ProfBirtwistle3 karma

Prof. Iyengar mentions our MOOCs, and I would just add that many MOOCs have been similarly successful for the same reasons. As to the future, I would speculate that MOOCs will start to replace traditional means of delivering educational content because there seems to be quite artificial barriers between students / learners and content given current technology. My hope is that MOOCs eventually provide a means to start driving down the soaring costs of higher education.

ChoosyUser3 karma

Thanks for doing the Coursera course! I'm enrolled and enjoying the experience thoroughly!

I have a chemistry degree and have about 10yrs experience in the pharma industry. Specifically, I have a lot of experience modelling PK profiles. But we generally use modelling to generate a hypothesis and then follow up with experimentation to see if the hypothesis is valid. Or if we find contradictory evidence we can use the new data to help refine our model. Generally, for small molecules a reasonable model with decent predictive power can be achieved with sufficient effort.

As someone with less Systems Biology background, can you comment on how good current biological models are? Can they currently be used as a means of generating a hypothesis, or are they too rudimentary at this point. i.e. What percent of cellular or subcellular phenomenon are currently predicatable using Systems Biology models?

I also live in the NYC area, are there any live lectures or courses you would recommend to enhance the Systems Biology Coursera education?

Or maybe Open-Source volunteer groups that we could participate in to get some hands on experience with Systems Biology?

Thanks!!

ProfBirtwistle3 karma

As someone with less Systems Biology background, can you comment on how good current biological models are? Can they currently be used as a means of generating a hypothesis, or are they too rudimentary at this point. i.e. What percent of cellular or subcellular phenomenon are currently predicatable using Systems Biology models?

Hmmm...that's a tough question. It really depends on the system. A great example of a good simple model is Hodgkin-Huxley, around for decades, a few equations, yet extremely precise and predictive, and has generated numerous testable hypotheses. For other more complex behaviors (e.g. cell migration), the range is from, lets say, very good to not good at all. But as with most models and model building endeavors, hypotheses can always be made based on simulations, and one learns quite a bit regardless of whether the hypothesis turned out true or not. Actually, I find I learn much more when simulations don't match experimental tests.

I also live in the NYC area, are there any live lectures or courses you would recommend to enhance the Systems Biology Coursera education? Or maybe Open-Source volunteer groups that we could participate in to get some hands on experience with Systems Biology?

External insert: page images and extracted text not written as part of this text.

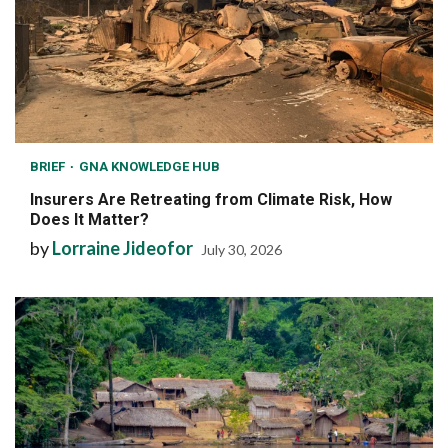
BRIEF
GNA KNOWLEDGE HUB
Insurers Are Retreating from Climate Risk, How
Does It Matter?
by
Lorraine Jideofor
July 30, 2026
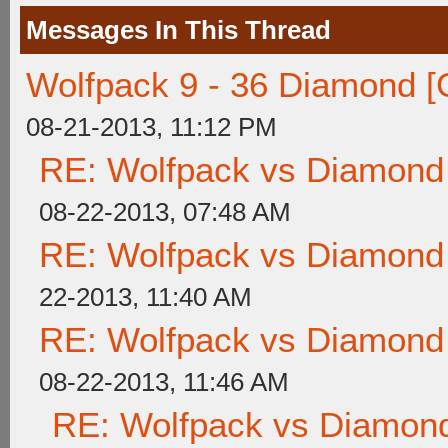
Messages In This Thread
Wolfpack 9 - 36 Diamond [
08-21-2013, 11:12 PM
RE: Wolfpack vs Diamond
08-22-2013, 07:48 AM
RE: Wolfpack vs Diamond
22-2013, 11:40 AM
RE: Wolfpack vs Diamond
08-22-2013, 11:46 AM
RE: Wolfpack vs Diamond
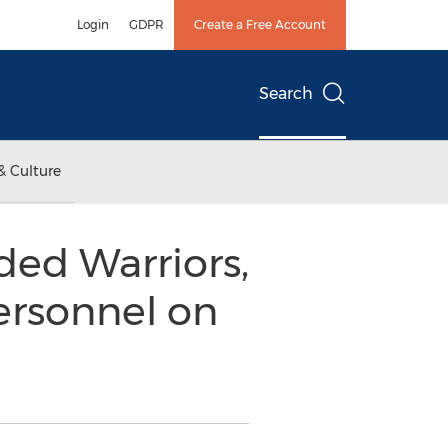
Login
GDPR
Create a Free Account
Search
& Culture
ded Warriors,
ersonnel on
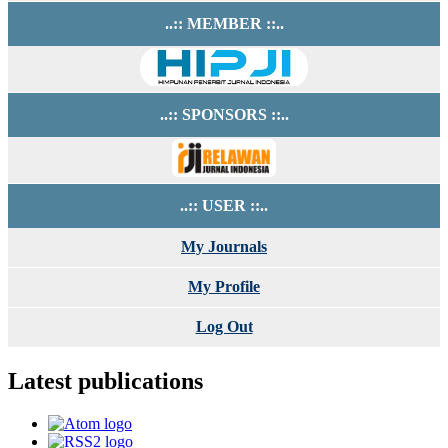
..:: MEMBER ::..
..:: SPONSORS ::..
..:: USER ::..
My Journals
My Profile
Log Out
Latest publications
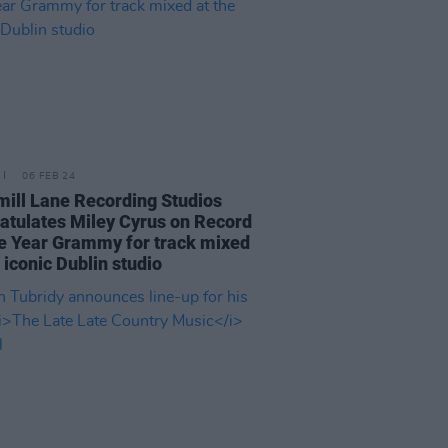
06 FEB 24
ill Lane Recording Studios
atulates Miley Cyrus on Record
e Year Grammy for track mixed
e iconic Dublin studio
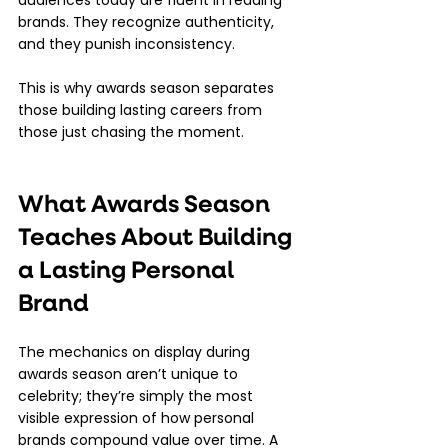
audiences today are fluent in reading 
brands. They recognize authenticity, 
and they punish inconsistency.
This is why awards season separates 
those building lasting careers from 
those just chasing the moment.
What Awards Season 
Teaches About Building 
a Lasting Personal 
Brand
The mechanics on display during 
awards season aren’t unique to 
celebrity; they’re simply the most 
visible expression of how personal 
brands compound value over time. A 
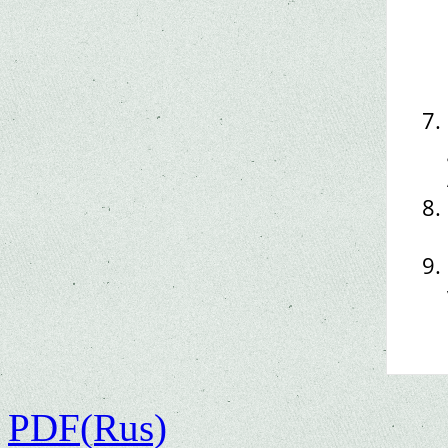
PDF(Rus)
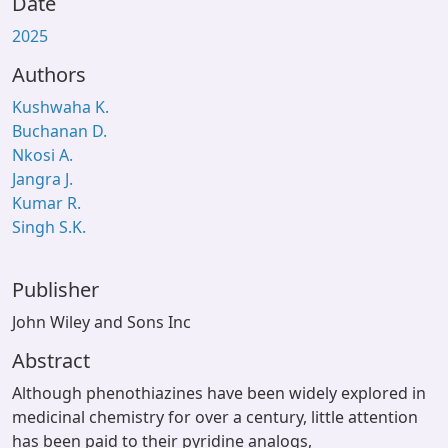
Date
2025
Authors
Kushwaha K.
Buchanan D.
Nkosi A.
Jangra J.
Kumar R.
Singh S.K.
Publisher
John Wiley and Sons Inc
Abstract
Although phenothiazines have been widely explored in
medicinal chemistry for over a century, little attention
has been paid to their pyridine analogs,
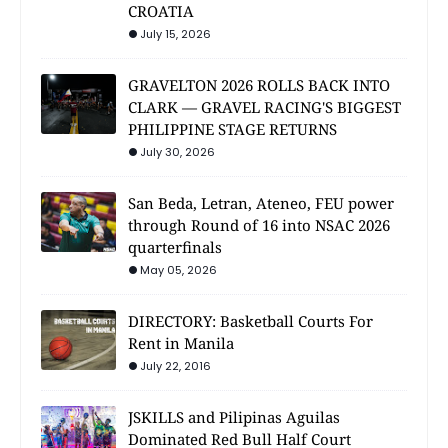
CROATIA
July 15, 2026
GRAVELTON 2026 ROLLS BACK INTO
CLARK — GRAVEL RACING'S BIGGEST
PHILIPPINE STAGE RETURNS
July 30, 2026
San Beda, Letran, Ateneo, FEU power
through Round of 16 into NSAC 2026
quarterfinals
May 05, 2026
DIRECTORY: Basketball Courts For
Rent in Manila
July 22, 2016
JSKILLS and Pilipinas Aguilas
Dominated Red Bull Half Court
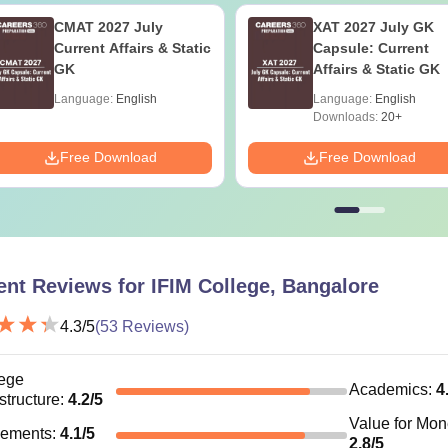
nvocation Fee
CMAT 2027 July
XAT 2027 July GK
Current Affairs & Static
Capsule: Current
GK
Affairs & Static GK
Students can refer to the official website to know more about 
Language:
English
Language:
English
Downloads:
20+
Free Download
Free Download
ent Reviews for
IFIM College, Bangalore
4.3
/5
(
53
Reviews)
ege
Academics
:
4
astructure
:
4.2
/5
Value for Mo
cements
:
4.1
/5
2.8
/5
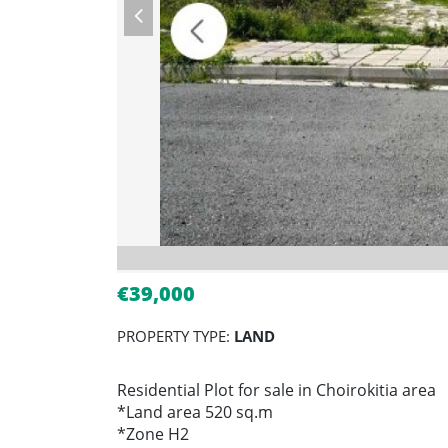
€39,000
PROPERTY TYPE:
LAND
Residential Plot for sale in Choirokitia area
*Land area 520 sq.m
*Zone H2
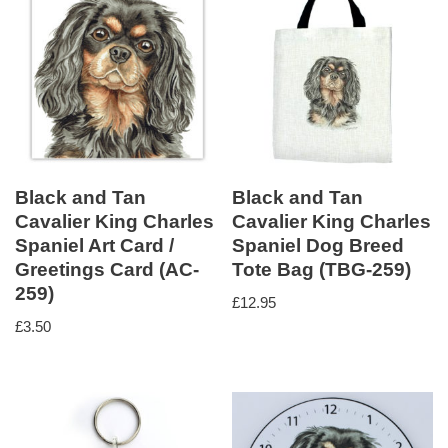
Black and Tan
Black and Tan
Cavalier King Charles
Cavalier King Charles
Spaniel Art Card /
Spaniel Dog Breed
Greetings Card (AC-
Tote Bag (TBG-259)
259)
£
12.95
£
3.50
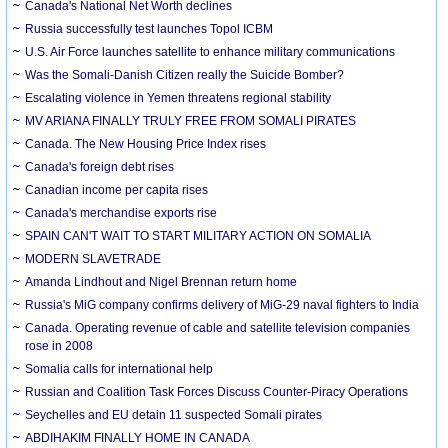
Canada's National Net Worth declines
Russia successfully test launches Topol ICBM
U.S. Air Force launches satellite to enhance military communications
Was the Somali-Danish Citizen really the Suicide Bomber?
Escalating violence in Yemen threatens regional stability
MV ARIANA FINALLY TRULY FREE FROM SOMALI PIRATES
Canada. The New Housing Price Index rises
Canada's foreign debt rises
Canadian income per capita rises
Canada's merchandise exports rise
SPAIN CAN'T WAIT TO START MILITARY ACTION ON SOMALIA
MODERN SLAVETRADE
Amanda Lindhout and Nigel Brennan return home
Russia's MiG company confirms delivery of MiG-29 naval fighters to India
Canada. Operating revenue of cable and satellite television companies
rose in 2008
Somalia calls for international help
Russian and Coalition Task Forces Discuss Counter-Piracy Operations
Seychelles and EU detain 11 suspected Somali pirates
ABDIHAKIM FINALLY HOME IN CANADA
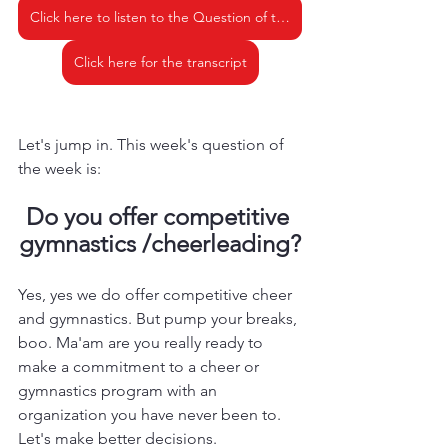
Click here to listen to the Question of the Week - Do you offer competitive cheer or gymnastics
Click here for the transcript
Let's jump in. This week's question of 
the week is: 
Do you offer competitive 
gymnastics /cheerleading?
Yes, yes we do offer competitive cheer 
and gymnastics. But pump your breaks, 
boo. Ma'am are you really ready to 
make a commitment to a cheer or 
gymnastics program with an 
organization you have never been to. 
Let's make better decisions. 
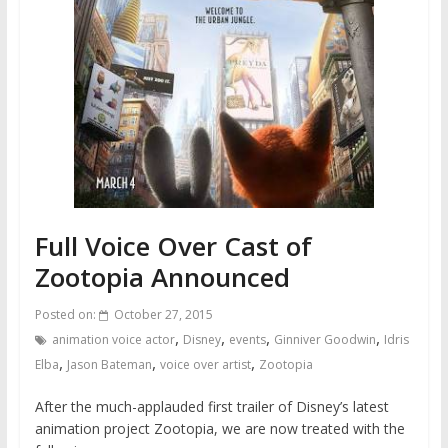
Full Voice Over Cast of
Zootopia Announced
Posted on:
October 27, 2015
,
,
,
,
animation voice actor
Disney
events
Ginniver Goodwin
Idris
,
,
,
Elba
Jason Bateman
voice over artist
Zootopia
After the much-applauded first trailer of Disney’s latest
animation project Zootopia, we are now treated with the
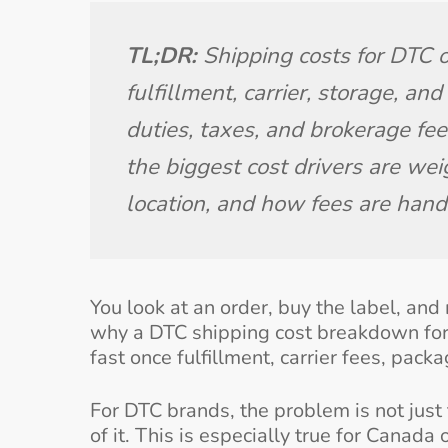
TL;DR:
 Shipping costs for DTC
fulfillment, carrier, storage, an
duties, taxes, and brokerage fees
the biggest cost drivers are wei
location, and how fees are hand
You look at an order, buy the label, and 
why a DTC shipping cost breakdown for
fast once fulfillment, carrier fees, pac
For DTC brands, the problem is not just t
of it. This is especially true for Canada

Surprisingly I do not know of any, outside of those organized by academia. Perhaps, we need something like that, but of course something like that needs a champion to push it, with the time to push it! If you want to get involved with some groups, try DREAM challenges organized mainly by Gustavo Stolovitzky at IBM and now adjunct with us here at Sinai. They crowdsource computational solutions to some of the biggest outstanding problems in systems and computational biology.

jinjamaverick2 karma

I am a computer science undergraduate. I wish to know what knowledge of Biology one should have to be able to contribute to Biology/Biotech society ?

ProfIyengar2 karma

You can start with Cell and Molecular Biology. A good 200 level course will be very useful. Be sure to do the problem sets!

jinjamaverick2 karma

So is it sufficient to be able to contribute to Biotech applications in computer science ? As far I know Image Processing/Computer Vision are hugely applied in your area where extensive programming is done behind the underlaying principles.

ProfBirtwistle3 karma

I would argue that unless you have a good fundamental understanding of the biology that you're applying algorithms to, you're almost certainly destined to underachieve, if not fail.